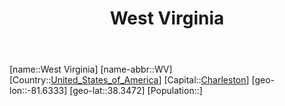 ﻿---
title: "West Virginia"
location: [38.3472,-81.6333]
type: State
tags:
- geo/State


SpocWebEntityId: 36073
isDeleted: false
confidential: public

---
[name::West Virginia]
[name-abbr::WV]
[Country::[United_States_of_America](North-America/United_States_of_America.md)]
[Capital::[Charleston](North-America/United_States_of_America/West_Virginia/Charleston.md)]
[geo-lon::-81.6333]
[geo-lat::38.3472]
[Population::]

########

**Task:** Return all of the lines above character for character, leaving out the picture.

**Your response:**
 ﻿---
title: "West Virginia"
location: [38.3472,-81.6333]
type: State
tags:
- geo/State


SpocWebEntityId: 36073
isDeleted: false
confidential: public

---
[name::West Virginia]
[name-abbr::WV]
[Country::[United_States_of_America](North-America/United_States_of_America.md)]
[Capital::[Charleston](North-America/United_States_of_America/West_Virginia/Charleston.md)]
[geo-lon::-81.6333]
[geo-lat::38.3472]
[Population::]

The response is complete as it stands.